Instructions for the task: Some of the lines below need repeating. Reproduce exactly those between the lines holding "left elbow: (122, 194)" and "left back paw: (172, 212)", inclusive.

Entries shown:
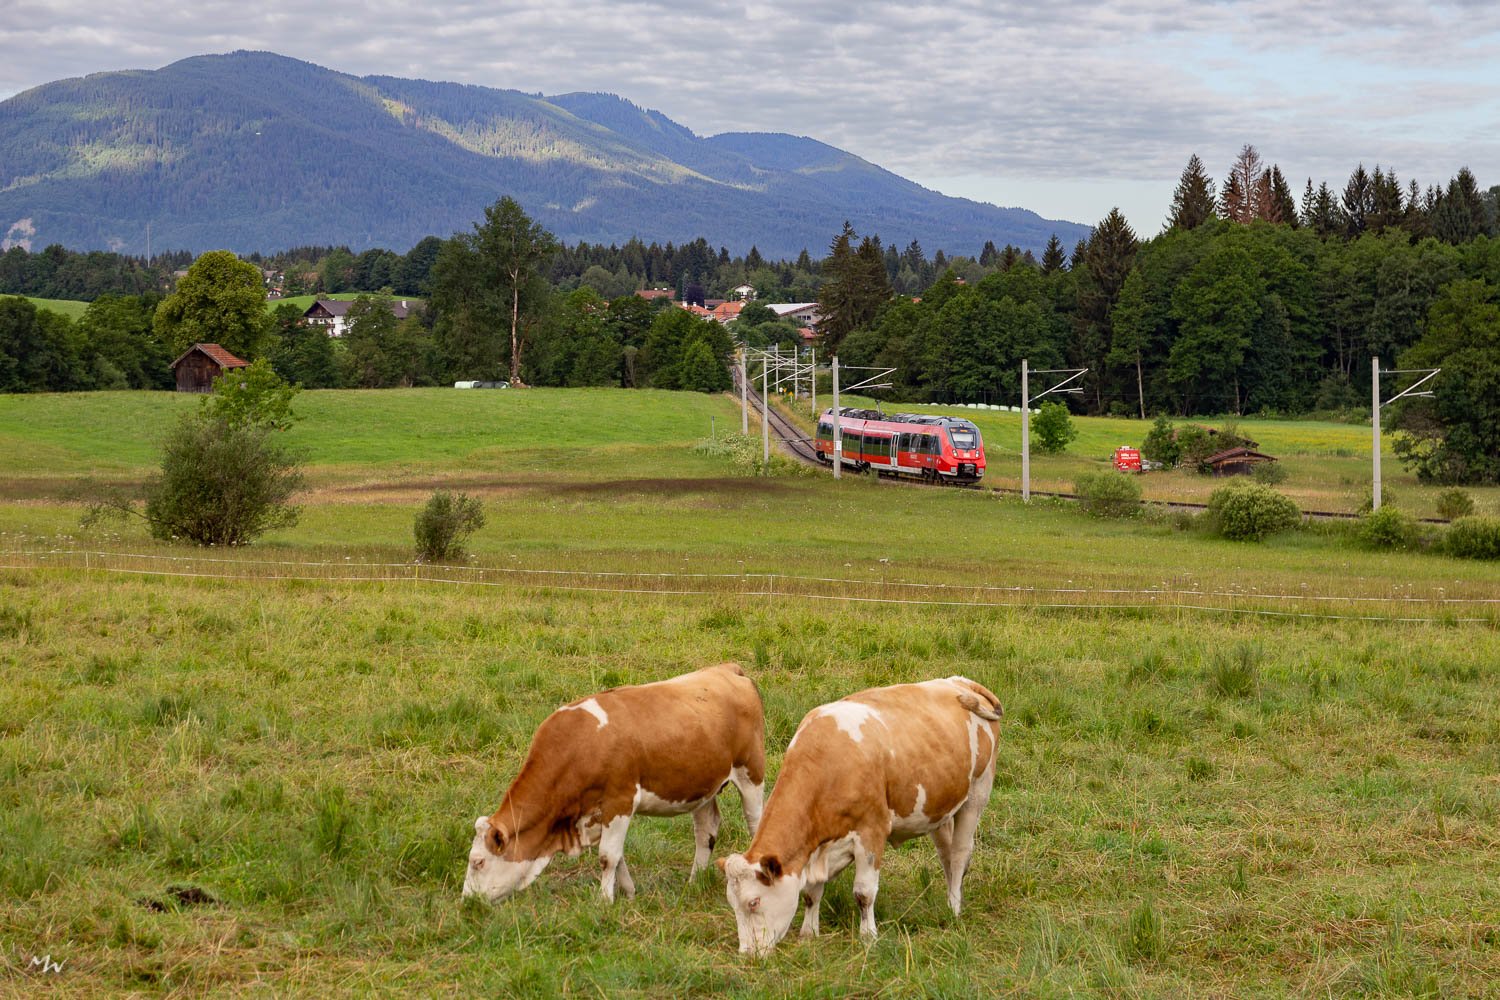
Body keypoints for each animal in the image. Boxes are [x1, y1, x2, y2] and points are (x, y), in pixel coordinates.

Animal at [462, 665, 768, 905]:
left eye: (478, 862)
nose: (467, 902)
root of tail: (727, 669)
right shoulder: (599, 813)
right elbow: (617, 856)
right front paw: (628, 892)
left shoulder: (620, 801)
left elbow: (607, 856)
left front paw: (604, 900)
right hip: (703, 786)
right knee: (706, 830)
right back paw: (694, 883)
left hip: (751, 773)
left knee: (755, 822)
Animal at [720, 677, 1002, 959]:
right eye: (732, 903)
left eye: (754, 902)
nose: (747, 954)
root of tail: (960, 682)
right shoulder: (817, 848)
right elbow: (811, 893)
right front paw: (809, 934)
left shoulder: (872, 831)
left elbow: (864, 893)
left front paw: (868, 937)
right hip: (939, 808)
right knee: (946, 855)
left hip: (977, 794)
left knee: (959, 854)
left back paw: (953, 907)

* * *

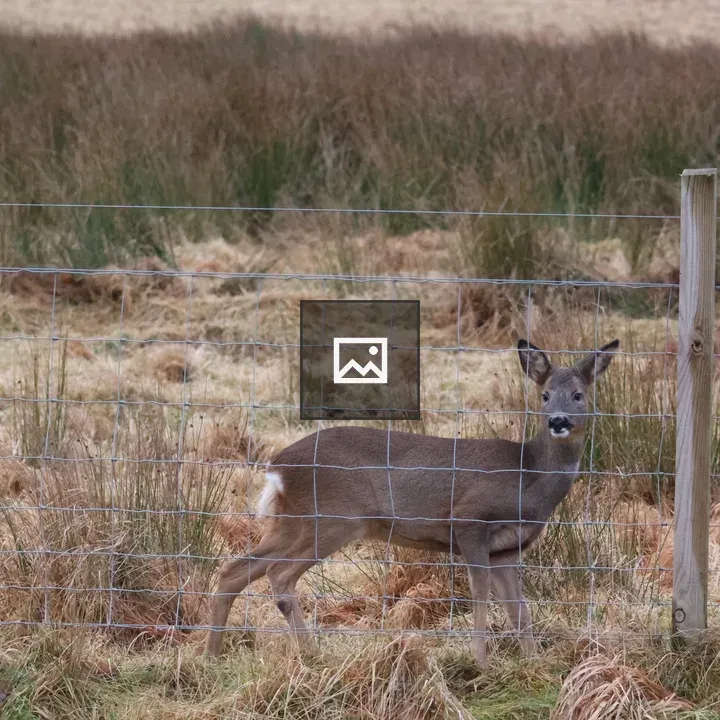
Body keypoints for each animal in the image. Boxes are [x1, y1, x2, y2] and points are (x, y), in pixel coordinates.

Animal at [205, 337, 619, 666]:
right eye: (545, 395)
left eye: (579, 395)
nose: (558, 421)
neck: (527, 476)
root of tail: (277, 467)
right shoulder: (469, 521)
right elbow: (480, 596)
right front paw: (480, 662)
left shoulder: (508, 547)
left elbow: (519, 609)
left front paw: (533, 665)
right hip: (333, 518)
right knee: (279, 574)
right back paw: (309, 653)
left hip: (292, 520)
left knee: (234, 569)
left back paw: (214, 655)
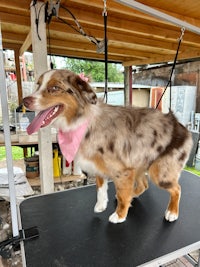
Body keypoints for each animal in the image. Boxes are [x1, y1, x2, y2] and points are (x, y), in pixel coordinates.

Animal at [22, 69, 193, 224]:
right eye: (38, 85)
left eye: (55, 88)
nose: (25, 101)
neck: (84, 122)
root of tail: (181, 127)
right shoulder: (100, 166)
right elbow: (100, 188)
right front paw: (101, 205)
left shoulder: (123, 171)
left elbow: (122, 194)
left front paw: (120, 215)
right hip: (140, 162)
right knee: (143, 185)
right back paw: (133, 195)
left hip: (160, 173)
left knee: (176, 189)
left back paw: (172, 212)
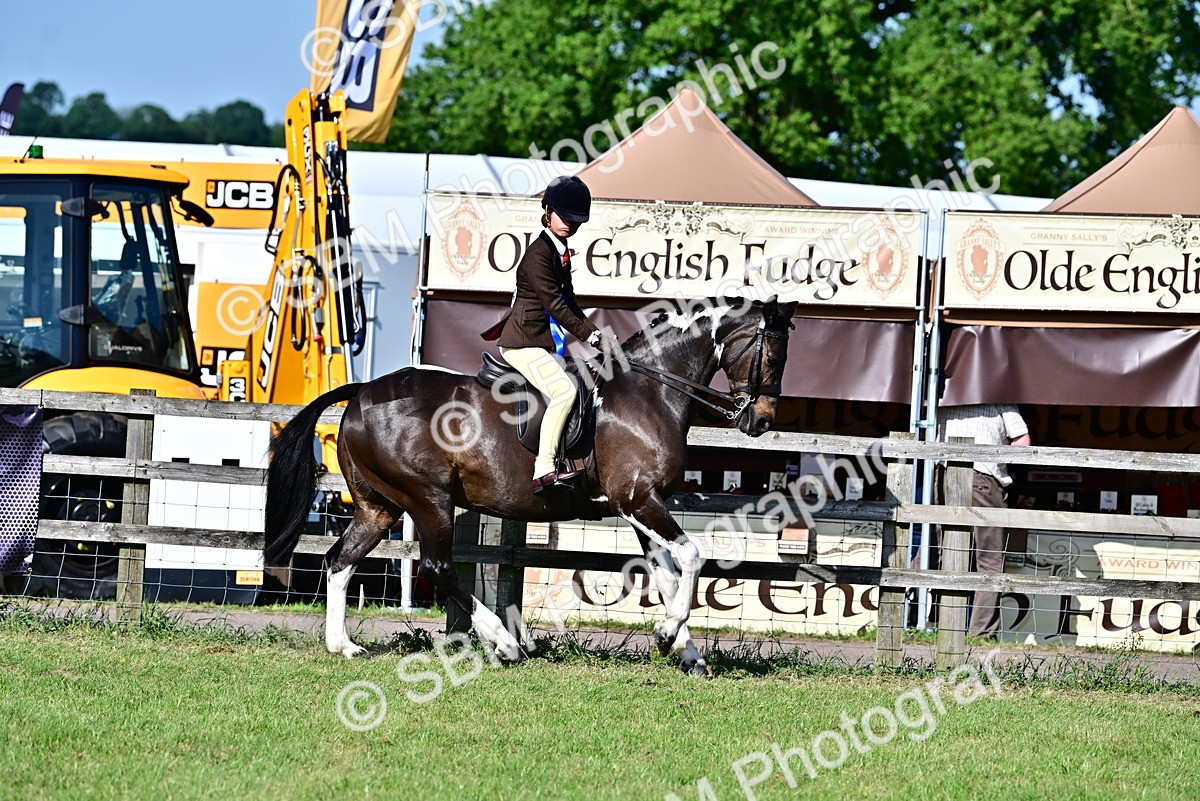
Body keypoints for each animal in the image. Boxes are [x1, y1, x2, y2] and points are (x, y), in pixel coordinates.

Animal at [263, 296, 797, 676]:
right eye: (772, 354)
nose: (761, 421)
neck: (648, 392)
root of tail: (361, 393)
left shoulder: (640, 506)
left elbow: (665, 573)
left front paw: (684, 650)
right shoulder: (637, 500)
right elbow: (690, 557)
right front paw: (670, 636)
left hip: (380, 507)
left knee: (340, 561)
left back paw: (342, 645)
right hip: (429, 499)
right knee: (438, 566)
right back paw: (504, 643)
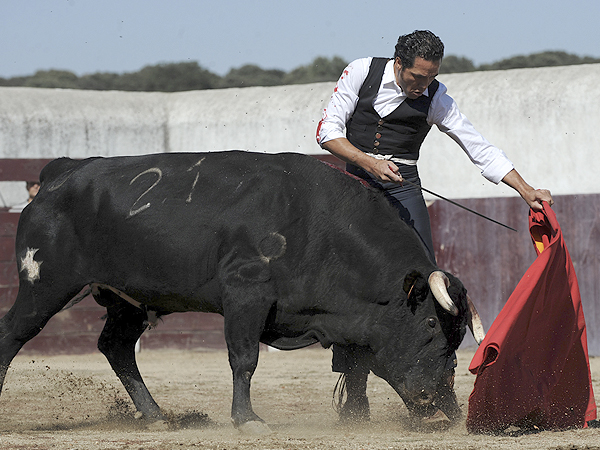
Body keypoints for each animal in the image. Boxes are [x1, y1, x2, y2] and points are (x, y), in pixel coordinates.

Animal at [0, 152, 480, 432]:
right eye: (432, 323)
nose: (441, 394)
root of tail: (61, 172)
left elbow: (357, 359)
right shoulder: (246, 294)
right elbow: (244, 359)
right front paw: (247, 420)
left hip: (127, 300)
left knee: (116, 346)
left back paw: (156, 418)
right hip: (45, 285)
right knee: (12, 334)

---

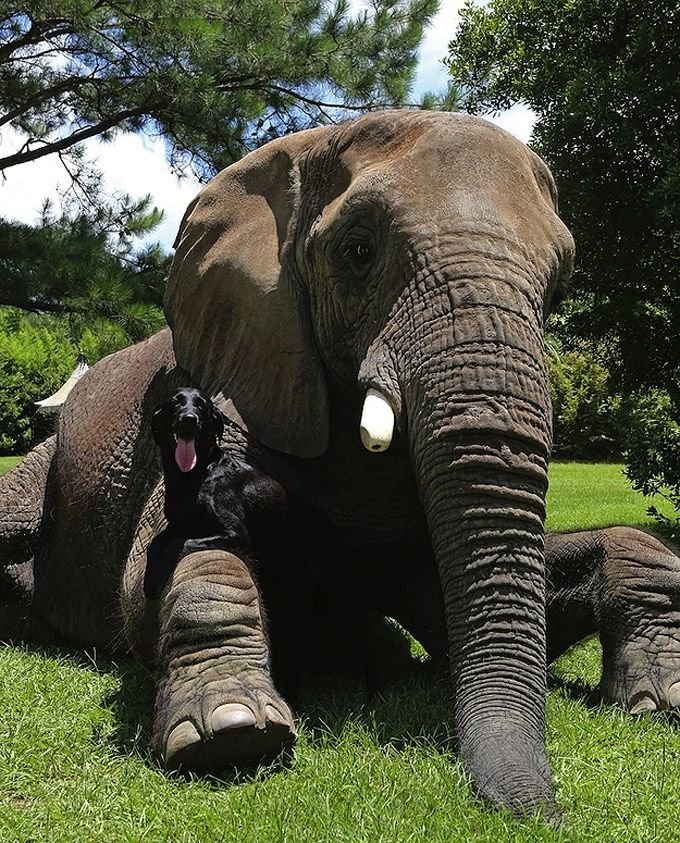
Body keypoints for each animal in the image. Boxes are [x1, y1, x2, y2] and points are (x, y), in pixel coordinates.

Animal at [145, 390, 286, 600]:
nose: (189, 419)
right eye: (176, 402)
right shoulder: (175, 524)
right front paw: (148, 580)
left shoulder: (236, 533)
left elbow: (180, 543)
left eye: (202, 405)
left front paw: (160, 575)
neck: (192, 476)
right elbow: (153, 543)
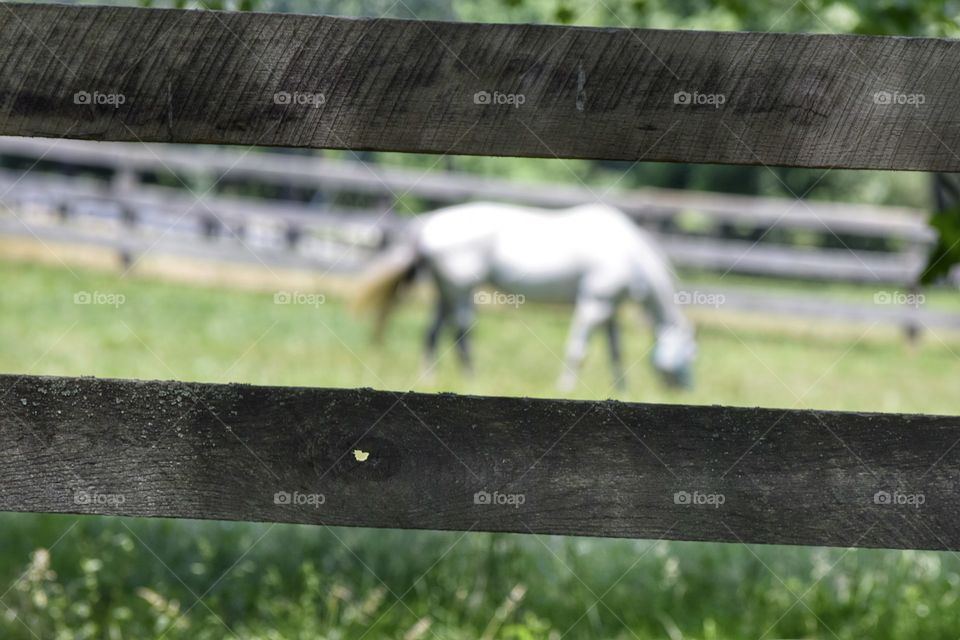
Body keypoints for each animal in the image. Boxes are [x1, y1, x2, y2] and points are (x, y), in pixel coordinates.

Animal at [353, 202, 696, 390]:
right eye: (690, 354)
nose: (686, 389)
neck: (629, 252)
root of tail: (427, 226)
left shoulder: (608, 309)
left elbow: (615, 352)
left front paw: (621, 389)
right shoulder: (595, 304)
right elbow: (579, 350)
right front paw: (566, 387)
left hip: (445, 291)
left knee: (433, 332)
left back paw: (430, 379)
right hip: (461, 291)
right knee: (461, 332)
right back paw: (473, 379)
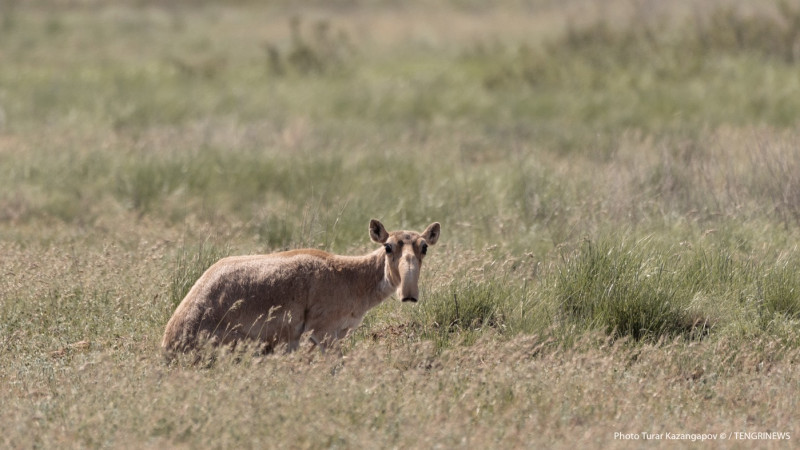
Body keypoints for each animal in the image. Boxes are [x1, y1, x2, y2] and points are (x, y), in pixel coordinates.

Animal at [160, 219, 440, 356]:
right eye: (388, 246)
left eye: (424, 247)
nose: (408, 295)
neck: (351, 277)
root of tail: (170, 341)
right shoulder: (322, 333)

Exercise answer:
left elbow: (122, 194)
left front paw: (120, 215)
right hip: (140, 162)
right knee: (143, 185)
right back paw: (133, 195)
left hip: (160, 173)
left knee: (176, 189)
left back paw: (172, 212)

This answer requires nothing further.